Audrey Mattis is the founder of the Audrey Mattis Chorale, the gospel choir simultaneously lifting and soothing the crowd at Albert’s Schloss on Sunday afternoons.
Originally from Birmingham, Audrey provided backing vocals to 1988’s Labi Siffre’s Something Inside So Strong, and only last year appeared on Glastonbury’s Pyramid Stage alongside the Hacienda Classical.
“We’d been doing festivals for a while, but hadn’t done one as big as that. It was huge,” she says.
The mum-of-two, who moved to Manchester 20 years ago, now combines her choral work and TV appearances on the likes of Songs of Praise with teaching at the Royal Northern College of Music.
We caught up with Audrey to talk music, memorable moments and making Manchester home.
Was music important to you growing up?
Yeah, I think it was. It was important to everyone I knew growing up. We were just very musical people and the school I went to had a great music department. I started my first choir when I was eight in primary school, apparently.
When did you form your Audrey Mattis Chorale?
In 1993. It started as a project for one of my modules when I studied at Birmingham Conservatoire. I went as a mature student. Prior to that, I was an accountant. I was called ‘the singing accountant’ because I was always taking my leave to go and do different musical things. I’d sing at work too, but then I sing all the time. It’s the first thing I do in the morning.

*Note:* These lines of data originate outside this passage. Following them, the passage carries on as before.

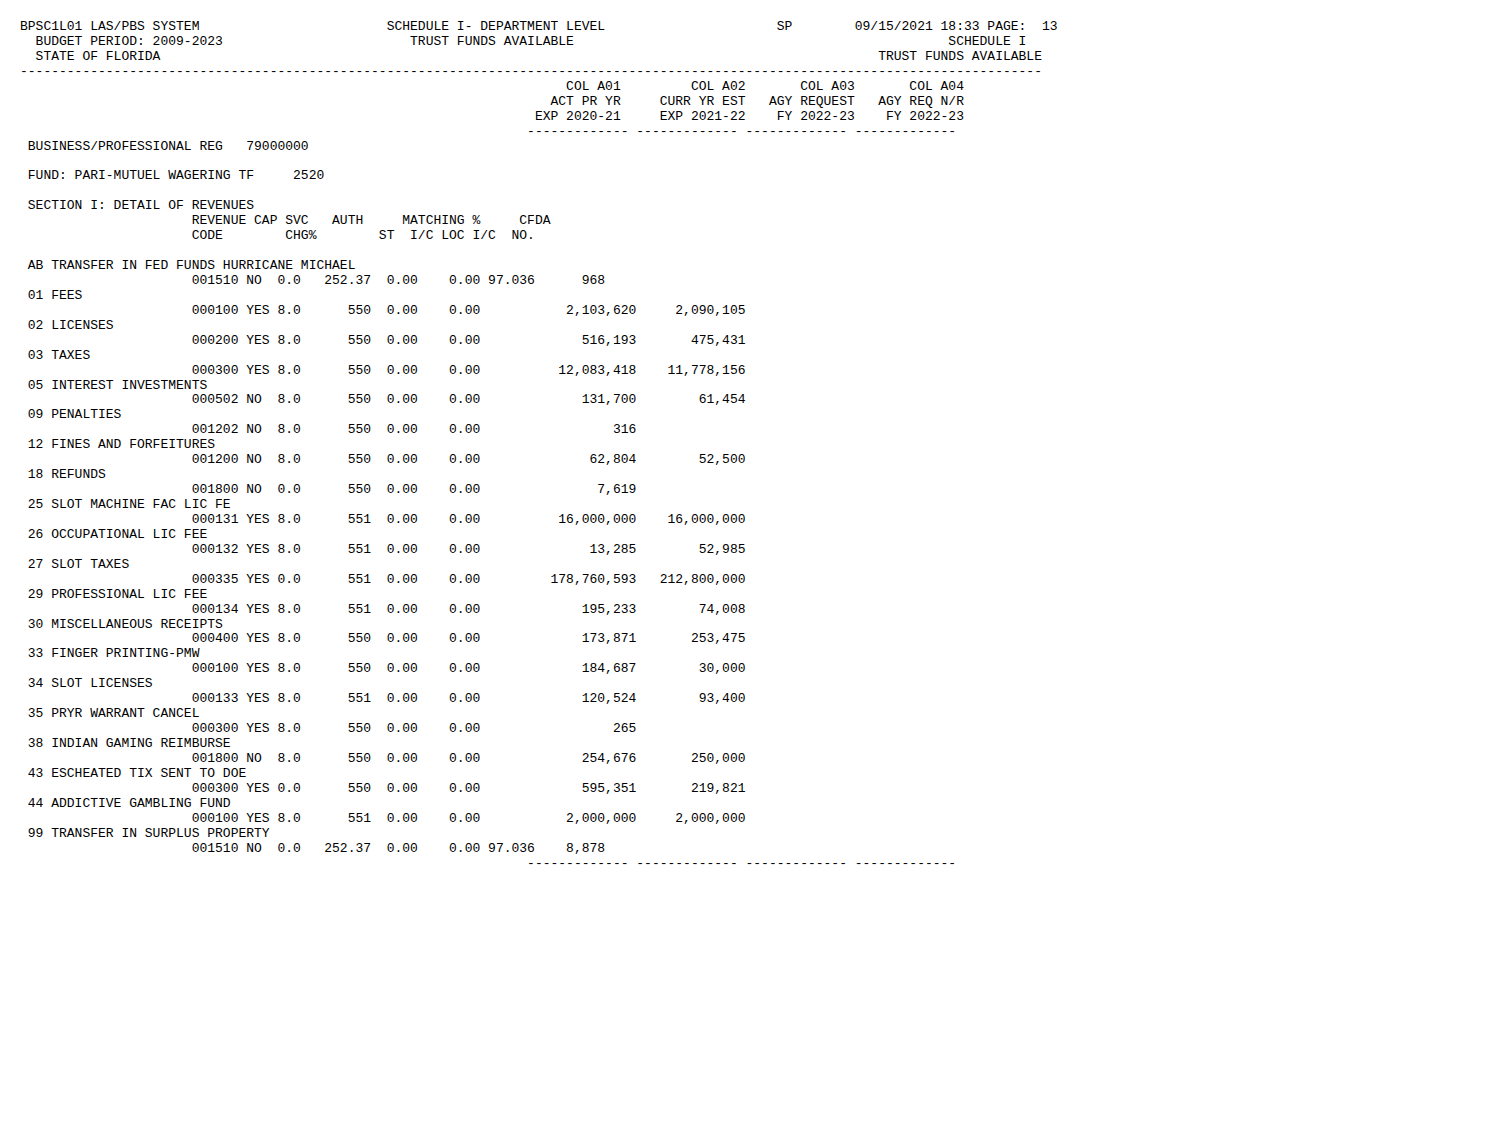BPSC1L01 LAS/PBS SYSTEM                        SCHEDULE I- DEPARTMENT LEVEL                      SP        09/15/2021 18:33 PAGE:  13
  BUDGET PERIOD: 2009-2023                        TRUST FUNDS AVAILABLE                                                SCHEDULE I
  STATE OF FLORIDA                                                                                            TRUST FUNDS AVAILABLE
-----------------------------------------------------------------------------------------------------------------------------------
                                                                      COL A01         COL A02       COL A03       COL A04
                                                                    ACT PR YR     CURR YR EST   AGY REQUEST   AGY REQ N/R
                                                                  EXP 2020-21     EXP 2021-22    FY 2022-23    FY 2022-23
                                                                 ------------- ------------- ------------- -------------
 BUSINESS/PROFESSIONAL REG   79000000

 FUND: PARI-MUTUEL WAGERING TF     2520

 SECTION I: DETAIL OF REVENUES
                      REVENUE CAP SVC   AUTH     MATCHING %     CFDA
                      CODE        CHG%        ST  I/C LOC I/C  NO.

 AB TRANSFER IN FED FUNDS HURRICANE MICHAEL
                      001510 NO  0.0   252.37  0.00    0.00 97.036      968
 01 FEES
                      000100 YES 8.0      550  0.00    0.00           2,103,620     2,090,105
 02 LICENSES
                      000200 YES 8.0      550  0.00    0.00             516,193       475,431
 03 TAXES
                      000300 YES 8.0      550  0.00    0.00          12,083,418    11,778,156
 05 INTEREST INVESTMENTS
                      000502 NO  8.0      550  0.00    0.00             131,700        61,454
 09 PENALTIES
                      001202 NO  8.0      550  0.00    0.00                 316
 12 FINES AND FORFEITURES
                      001200 NO  8.0      550  0.00    0.00              62,804        52,500
 18 REFUNDS
                      001800 NO  0.0      550  0.00    0.00               7,619
 25 SLOT MACHINE FAC LIC FE
                      000131 YES 8.0      551  0.00    0.00          16,000,000    16,000,000
 26 OCCUPATIONAL LIC FEE
                      000132 YES 8.0      551  0.00    0.00              13,285        52,985
 27 SLOT TAXES
                      000335 YES 0.0      551  0.00    0.00         178,760,593   212,800,000
 29 PROFESSIONAL LIC FEE
                      000134 YES 8.0      551  0.00    0.00             195,233        74,008
 30 MISCELLANEOUS RECEIPTS
                      000400 YES 8.0      550  0.00    0.00             173,871       253,475
 33 FINGER PRINTING-PMW
                      000100 YES 8.0      550  0.00    0.00             184,687        30,000
 34 SLOT LICENSES
                      000133 YES 8.0      551  0.00    0.00             120,524        93,400
 35 PRYR WARRANT CANCEL
                      000300 YES 8.0      550  0.00    0.00                 265
 38 INDIAN GAMING REIMBURSE
                      001800 NO  8.0      550  0.00    0.00             254,676       250,000
 43 ESCHEATED TIX SENT TO DOE
                      000300 YES 0.0      550  0.00    0.00             595,351       219,821
 44 ADDICTIVE GAMBLING FUND
                      000100 YES 8.0      551  0.00    0.00           2,000,000     2,000,000
 99 TRANSFER IN SURPLUS PROPERTY
                      001510 NO  0.0   252.37  0.00    0.00 97.036    8,878
                                                                 ------------- ------------- ------------- -------------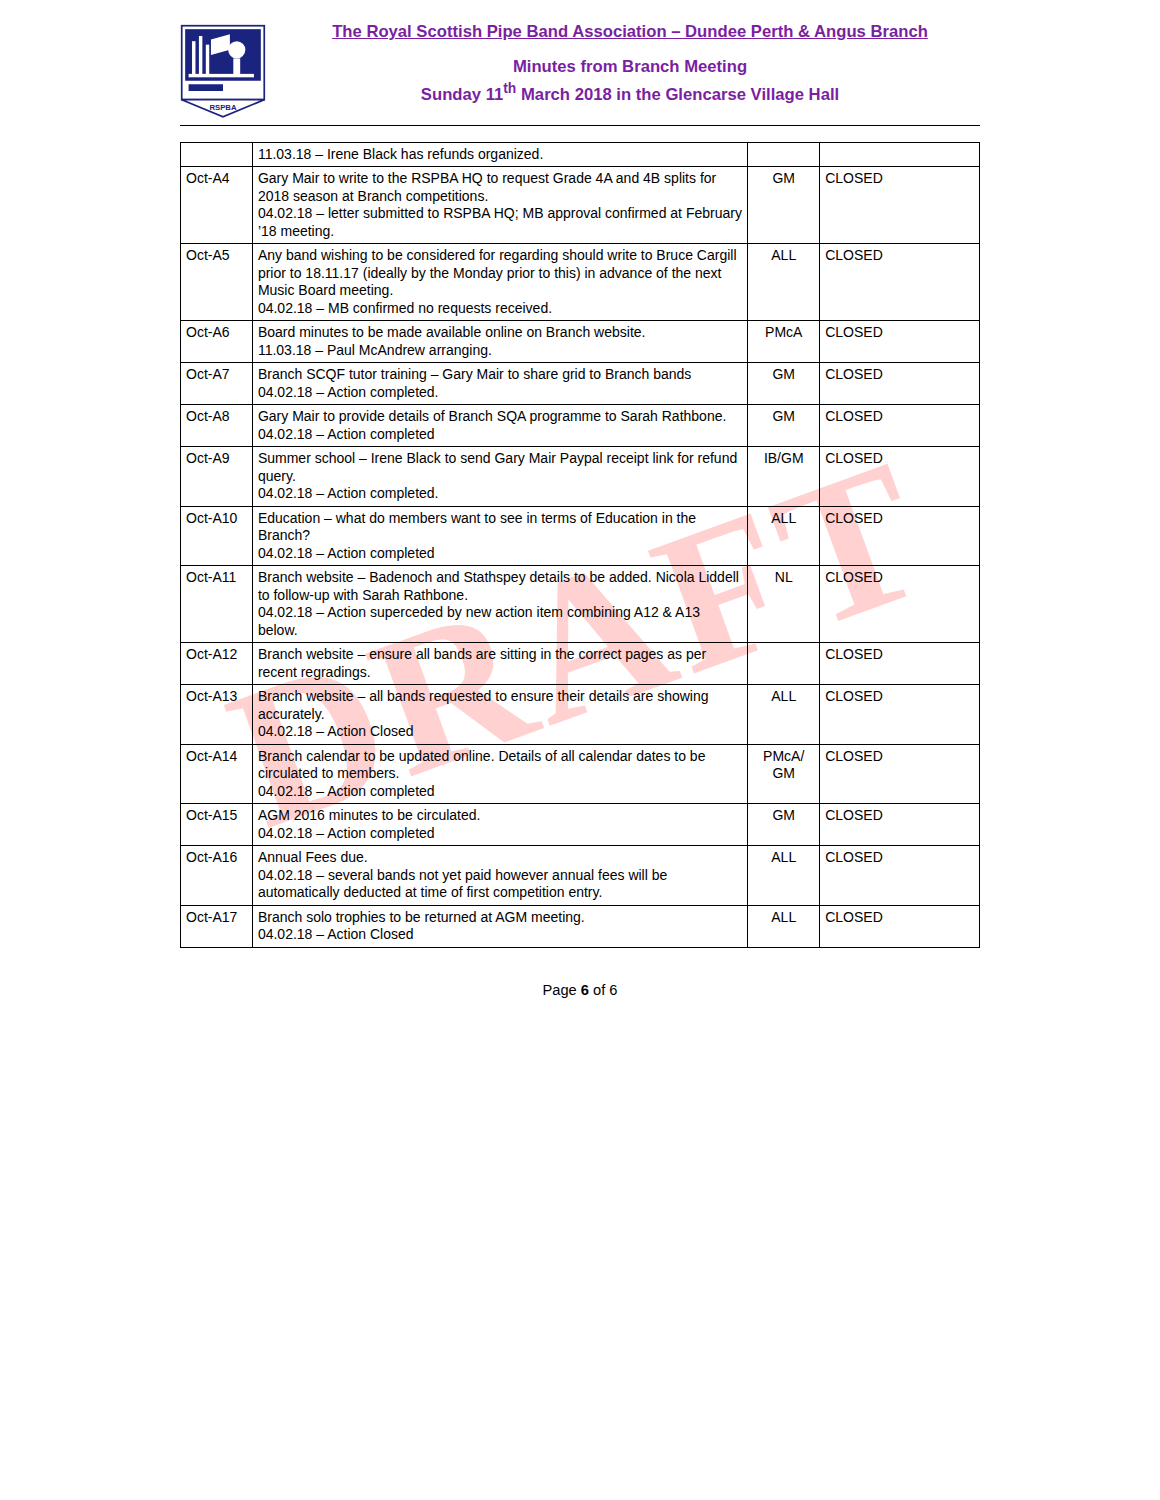DRAFT
RSPBA
The Royal Scottish Pipe Band Association – Dundee Perth & Angus Branch
Minutes from Branch Meeting
Sunday 11th March 2018 in the Glencarse Village Hall
| | 11.03.18 – Irene Black has refunds organized. | | |
| Oct-A4 | Gary Mair to write to the RSPBA HQ to request Grade 4A and 4B splits for 2018 season at Branch competitions. 04.02.18 – letter submitted to RSPBA HQ; MB approval confirmed at February ’18 meeting. | GM | CLOSED |
| Oct-A5 | Any band wishing to be considered for regarding should write to Bruce Cargill prior to 18.11.17 (ideally by the Monday prior to this) in advance of the next Music Board meeting. 04.02.18 – MB confirmed no requests received. | ALL | CLOSED |
| Oct-A6 | Board minutes to be made available online on Branch website. 11.03.18 – Paul McAndrew arranging. | PMcA | CLOSED |
| Oct-A7 | Branch SCQF tutor training – Gary Mair to share grid to Branch bands 04.02.18 – Action completed. | GM | CLOSED |
| Oct-A8 | Gary Mair to provide details of Branch SQA programme to Sarah Rathbone. 04.02.18 – Action completed | GM | CLOSED |
| Oct-A9 | Summer school – Irene Black to send Gary Mair Paypal receipt link for refund query. 04.02.18 – Action completed. | IB/GM | CLOSED |
| Oct-A10 | Education – what do members want to see in terms of Education in the Branch? 04.02.18 – Action completed | ALL | CLOSED |
| Oct-A11 | Branch website – Badenoch and Stathspey details to be added. Nicola Liddell to follow-up with Sarah Rathbone. 04.02.18 – Action superceded by new action item combining A12 & A13 below. | NL | CLOSED |
| Oct-A12 | Branch website – ensure all bands are sitting in the correct pages as per recent regradings. | | CLOSED |
| Oct-A13 | Branch website – all bands requested to ensure their details are showing accurately. 04.02.18 – Action Closed | ALL | CLOSED |
| Oct-A14 | Branch calendar to be updated online. Details of all calendar dates to be circulated to members. 04.02.18 – Action completed | PMcA/ GM | CLOSED |
| Oct-A15 | AGM 2016 minutes to be circulated. 04.02.18 – Action completed | GM | CLOSED |
| Oct-A16 | Annual Fees due. 04.02.18 – several bands not yet paid however annual fees will be automatically deducted at time of first competition entry. | ALL | CLOSED |
| Oct-A17 | Branch solo trophies to be returned at AGM meeting. 04.02.18 – Action Closed | ALL | CLOSED |
Page 6 of 6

When did you start singing at Albert’s Schloss?
It’ll be two years in October. Sometimes we start at 2pm and it can be pretty quiet and other times really hectic, you can’t tell what it’s going to be like. But by and large, halfway through the second set, people will be dancing. Generally, people are very attentive. There’s never a point where we think, ‘Oh my god, they’re talking so much and so loud we can’t hear ourselves’. Sometimes we’re booked for events and we’re just background noise. It doesn’t affect us. We just do what we do.
What do you enjoy most about performing?
Just seeing the end result of the preparation really and its impact. We get that first buzz and then see how that ripples across into the audience. I love the recognition of certain tracks, people mouthing the songs or looking at their partners and joining in in their own way.

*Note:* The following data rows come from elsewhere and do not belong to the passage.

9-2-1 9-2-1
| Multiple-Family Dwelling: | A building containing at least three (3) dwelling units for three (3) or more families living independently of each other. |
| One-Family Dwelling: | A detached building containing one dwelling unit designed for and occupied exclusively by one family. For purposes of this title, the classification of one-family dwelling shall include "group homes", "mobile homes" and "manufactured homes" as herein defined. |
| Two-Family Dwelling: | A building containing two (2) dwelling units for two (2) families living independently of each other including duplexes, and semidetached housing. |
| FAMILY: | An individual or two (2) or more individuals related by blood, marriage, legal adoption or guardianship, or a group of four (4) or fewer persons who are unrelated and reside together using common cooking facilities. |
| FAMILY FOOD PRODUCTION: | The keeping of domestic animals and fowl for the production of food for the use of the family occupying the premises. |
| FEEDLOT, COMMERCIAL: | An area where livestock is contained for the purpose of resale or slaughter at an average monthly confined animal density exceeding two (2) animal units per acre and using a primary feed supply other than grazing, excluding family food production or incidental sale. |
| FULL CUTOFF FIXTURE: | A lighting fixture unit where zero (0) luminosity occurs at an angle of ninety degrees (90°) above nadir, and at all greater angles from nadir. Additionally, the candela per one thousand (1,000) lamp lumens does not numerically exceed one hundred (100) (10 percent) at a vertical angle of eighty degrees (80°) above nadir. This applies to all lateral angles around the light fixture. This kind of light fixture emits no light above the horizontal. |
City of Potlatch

Do you ever get nervous before you perform?
Nah, I get an adrenalin rush. I’m like, ‘Let me do this!’ I don’t like heights so I don’t do anything crazy, but I love performing.
Anything ever gone awry during a performance?
I’m not telling you about the ones that go awry! No, nobody falls over, nobody gets drunk. We all forget words now and again so we’ll make up lyrics and have a laugh about that. It’s usually people getting drunk at parties and weddings and how they’re responding or reacting to what we’re doing that makes us laugh. We’re like, ‘how do you end up doing press-ups to a group of gospel singers singing Oh Happy Day?’
Have you noticed choirs are growing in popularity?
We’re here, we’ve always been here. We just go in and out of fashion. It certainly helps when royalty decides to have a gospel choir at their church ceremony, and a TV programme will come on all about choirs. It raises the profile.
Do you think music’s still intrinsic to Manchester?
Yeah, Manchester’s a city where you can make music and find it as well. A lot of the students who come and study music, stay.
What else do you love about the city?
It’s very green – and there’s space. I was walking back from a meeting today along Princess Street at about 5pm. There were a lot of people on the streets but it didn’t feel cramped.
What are your favourite Manchester hangouts?
My favourite eating place is The Chorlton Eatery. They do a great all-day breakfast. And my favourite music venue is a jazz club called The Cinnamon Club in Altrincham. It’s an old, quaint Edwardian place and just really cool. And I love HOME. I’ll just go there and watch a film or have a bit of food or just sit.